Беверли прервала всплеск его эмоций:
– Какое это было число?
Я назвала дату.
– Минуту, – она встала из-за стола и тут же вернулась, держа в руках электронный ежедневник. Просмотрела свои записи, потыкав в меню маленькой указкой.
– С полудня до двух я была в отеле «Фермонт» в Сан-Франциско на официальном обеде Демократической Женской Ассоциации Северной Калифорнии. Мы выехали из Сакраменто около половины одиннадцатого, насколько я помню. После обеда встречи тет-а-тет со спонсорами мероприятия. Они закончились около семи, и мы вернулись в Сакраменто к половине девятого. Пообедали в машине.
– Кто – мы? – спросила я.
– Я и мои помощники. Они всегда со мной. Кроме тех моментов, когда мне нужно в туалет или ванную. Даже если бы я очень хотела избавиться от этой ужасной девчонки, я бы физически не смогла слетать из Сан-Франциско в Лос-Анджелес, убить Хло, и вернуться, выдав все это за поход в туалет.

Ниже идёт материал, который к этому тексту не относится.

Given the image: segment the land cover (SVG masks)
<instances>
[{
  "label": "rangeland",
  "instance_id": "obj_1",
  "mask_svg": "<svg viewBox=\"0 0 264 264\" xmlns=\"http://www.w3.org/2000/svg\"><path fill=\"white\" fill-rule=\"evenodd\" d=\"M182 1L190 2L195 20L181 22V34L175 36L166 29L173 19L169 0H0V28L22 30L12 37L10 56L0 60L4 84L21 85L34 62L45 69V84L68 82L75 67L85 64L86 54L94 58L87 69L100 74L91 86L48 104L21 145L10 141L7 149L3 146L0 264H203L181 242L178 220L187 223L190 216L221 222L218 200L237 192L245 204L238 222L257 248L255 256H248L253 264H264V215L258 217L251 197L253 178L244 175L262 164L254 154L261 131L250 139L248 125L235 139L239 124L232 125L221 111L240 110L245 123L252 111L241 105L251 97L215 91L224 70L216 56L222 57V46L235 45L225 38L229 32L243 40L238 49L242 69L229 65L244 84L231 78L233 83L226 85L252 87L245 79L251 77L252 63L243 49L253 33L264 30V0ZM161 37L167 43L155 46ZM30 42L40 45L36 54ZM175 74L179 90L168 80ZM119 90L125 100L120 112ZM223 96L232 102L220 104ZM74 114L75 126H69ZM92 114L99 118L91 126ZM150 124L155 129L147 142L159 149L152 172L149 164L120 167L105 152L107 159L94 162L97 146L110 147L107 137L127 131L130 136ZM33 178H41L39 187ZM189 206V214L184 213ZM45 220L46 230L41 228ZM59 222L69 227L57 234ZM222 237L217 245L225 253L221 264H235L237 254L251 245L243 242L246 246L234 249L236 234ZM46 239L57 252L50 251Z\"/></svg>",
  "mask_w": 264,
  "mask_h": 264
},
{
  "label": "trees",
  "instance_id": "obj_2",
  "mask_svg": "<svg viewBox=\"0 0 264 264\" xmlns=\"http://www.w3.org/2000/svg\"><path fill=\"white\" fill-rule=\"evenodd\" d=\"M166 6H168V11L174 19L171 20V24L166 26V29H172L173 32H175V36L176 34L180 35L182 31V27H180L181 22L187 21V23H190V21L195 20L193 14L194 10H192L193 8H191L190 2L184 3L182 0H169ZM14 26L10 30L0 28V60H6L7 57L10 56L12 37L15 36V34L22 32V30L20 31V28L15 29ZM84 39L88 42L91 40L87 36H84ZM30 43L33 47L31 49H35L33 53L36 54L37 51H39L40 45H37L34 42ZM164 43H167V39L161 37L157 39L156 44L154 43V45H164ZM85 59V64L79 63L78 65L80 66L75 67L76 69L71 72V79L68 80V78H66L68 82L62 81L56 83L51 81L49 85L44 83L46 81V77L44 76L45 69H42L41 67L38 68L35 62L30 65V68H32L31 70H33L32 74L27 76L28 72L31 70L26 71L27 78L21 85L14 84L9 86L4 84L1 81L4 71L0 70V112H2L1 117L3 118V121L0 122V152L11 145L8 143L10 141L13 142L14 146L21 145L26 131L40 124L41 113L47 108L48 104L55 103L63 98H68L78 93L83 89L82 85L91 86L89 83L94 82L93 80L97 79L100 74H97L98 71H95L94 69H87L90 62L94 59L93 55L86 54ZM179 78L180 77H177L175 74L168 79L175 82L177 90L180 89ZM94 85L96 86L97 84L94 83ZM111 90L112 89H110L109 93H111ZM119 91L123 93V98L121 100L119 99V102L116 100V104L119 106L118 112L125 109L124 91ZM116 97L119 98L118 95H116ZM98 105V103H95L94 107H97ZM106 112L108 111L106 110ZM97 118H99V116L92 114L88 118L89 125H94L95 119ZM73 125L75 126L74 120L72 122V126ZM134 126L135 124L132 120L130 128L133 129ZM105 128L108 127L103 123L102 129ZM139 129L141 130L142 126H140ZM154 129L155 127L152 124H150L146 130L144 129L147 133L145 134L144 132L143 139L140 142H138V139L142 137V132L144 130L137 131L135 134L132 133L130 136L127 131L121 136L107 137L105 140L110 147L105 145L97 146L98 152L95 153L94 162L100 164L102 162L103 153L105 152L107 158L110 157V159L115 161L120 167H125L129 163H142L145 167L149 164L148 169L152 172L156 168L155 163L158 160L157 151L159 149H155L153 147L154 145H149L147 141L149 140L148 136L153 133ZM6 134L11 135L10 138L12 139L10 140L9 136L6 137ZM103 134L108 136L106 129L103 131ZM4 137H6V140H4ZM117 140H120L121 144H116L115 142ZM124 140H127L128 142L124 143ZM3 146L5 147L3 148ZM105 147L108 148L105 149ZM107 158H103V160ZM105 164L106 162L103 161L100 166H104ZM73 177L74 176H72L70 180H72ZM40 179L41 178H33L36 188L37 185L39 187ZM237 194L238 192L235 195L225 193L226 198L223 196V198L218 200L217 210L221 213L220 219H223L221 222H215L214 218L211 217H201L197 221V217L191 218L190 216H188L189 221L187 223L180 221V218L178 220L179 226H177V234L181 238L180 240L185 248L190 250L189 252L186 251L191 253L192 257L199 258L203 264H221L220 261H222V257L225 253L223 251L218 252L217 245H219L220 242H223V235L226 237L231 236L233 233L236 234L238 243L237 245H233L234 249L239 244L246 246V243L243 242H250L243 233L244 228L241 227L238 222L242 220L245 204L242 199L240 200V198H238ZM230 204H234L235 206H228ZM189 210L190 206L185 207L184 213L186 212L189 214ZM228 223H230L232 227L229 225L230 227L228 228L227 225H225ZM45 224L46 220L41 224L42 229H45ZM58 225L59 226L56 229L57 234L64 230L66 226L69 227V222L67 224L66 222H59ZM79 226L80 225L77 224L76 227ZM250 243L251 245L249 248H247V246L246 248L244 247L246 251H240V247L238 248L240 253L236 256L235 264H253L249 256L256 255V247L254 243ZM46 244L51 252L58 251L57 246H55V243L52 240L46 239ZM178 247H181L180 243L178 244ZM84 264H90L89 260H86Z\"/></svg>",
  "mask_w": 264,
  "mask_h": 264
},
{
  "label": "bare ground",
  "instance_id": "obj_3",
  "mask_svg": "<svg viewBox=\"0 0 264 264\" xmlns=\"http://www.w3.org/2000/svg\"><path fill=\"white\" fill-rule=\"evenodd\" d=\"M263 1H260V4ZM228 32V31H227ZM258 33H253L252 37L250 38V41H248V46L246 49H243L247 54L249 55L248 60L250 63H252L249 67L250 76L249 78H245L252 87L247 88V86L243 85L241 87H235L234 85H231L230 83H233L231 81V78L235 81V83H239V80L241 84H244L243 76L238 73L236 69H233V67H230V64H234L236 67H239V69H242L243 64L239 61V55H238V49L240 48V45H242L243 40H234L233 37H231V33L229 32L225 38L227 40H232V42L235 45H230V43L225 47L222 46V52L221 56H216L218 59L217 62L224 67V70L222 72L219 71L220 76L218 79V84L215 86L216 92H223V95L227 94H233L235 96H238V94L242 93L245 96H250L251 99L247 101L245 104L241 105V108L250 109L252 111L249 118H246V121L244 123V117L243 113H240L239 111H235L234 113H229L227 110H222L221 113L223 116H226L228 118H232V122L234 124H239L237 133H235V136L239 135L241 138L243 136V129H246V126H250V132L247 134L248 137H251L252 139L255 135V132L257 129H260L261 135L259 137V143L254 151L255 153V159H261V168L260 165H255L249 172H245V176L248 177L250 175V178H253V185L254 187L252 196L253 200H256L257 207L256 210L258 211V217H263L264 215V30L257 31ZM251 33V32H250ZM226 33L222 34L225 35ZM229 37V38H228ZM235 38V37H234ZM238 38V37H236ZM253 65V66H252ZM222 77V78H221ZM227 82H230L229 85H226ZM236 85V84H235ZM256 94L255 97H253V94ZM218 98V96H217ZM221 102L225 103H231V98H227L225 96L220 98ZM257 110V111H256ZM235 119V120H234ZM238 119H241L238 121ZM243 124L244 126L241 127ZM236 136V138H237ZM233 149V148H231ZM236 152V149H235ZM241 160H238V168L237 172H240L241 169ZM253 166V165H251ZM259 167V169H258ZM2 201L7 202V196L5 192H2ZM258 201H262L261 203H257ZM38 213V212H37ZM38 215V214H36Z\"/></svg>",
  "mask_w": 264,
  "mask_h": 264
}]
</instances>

Я записала информацию и посмотрела на Рэймонда. Тот пожал плечами:
– У меня нет ни малейшего представления, где я был в тот день. То есть, я находился в доме в Сакраменто. Возможно, уехал кататься на велосипеде. Я обычно этим занимаюсь.
– Вы ведете календарь, чтобы мне проверить эту информацию?
Он покачал головой:
– Я не очень забочусь об этом. Беверли ведет календарь, а у меня сейчас настолько мало встреч, что мне не составляет труда их запомнить, и нет нужды записывать.
Мы неловко посмотрели друг на друга. Они все, так же как и я, хотели, чтобы у Рэймонда на тот день было алиби. Я решила продолжить:
– Важно знать, каким образом Хло узнала о несчастном случае в Сан-Мигеле. Мне кажется, Поларис был источником информации.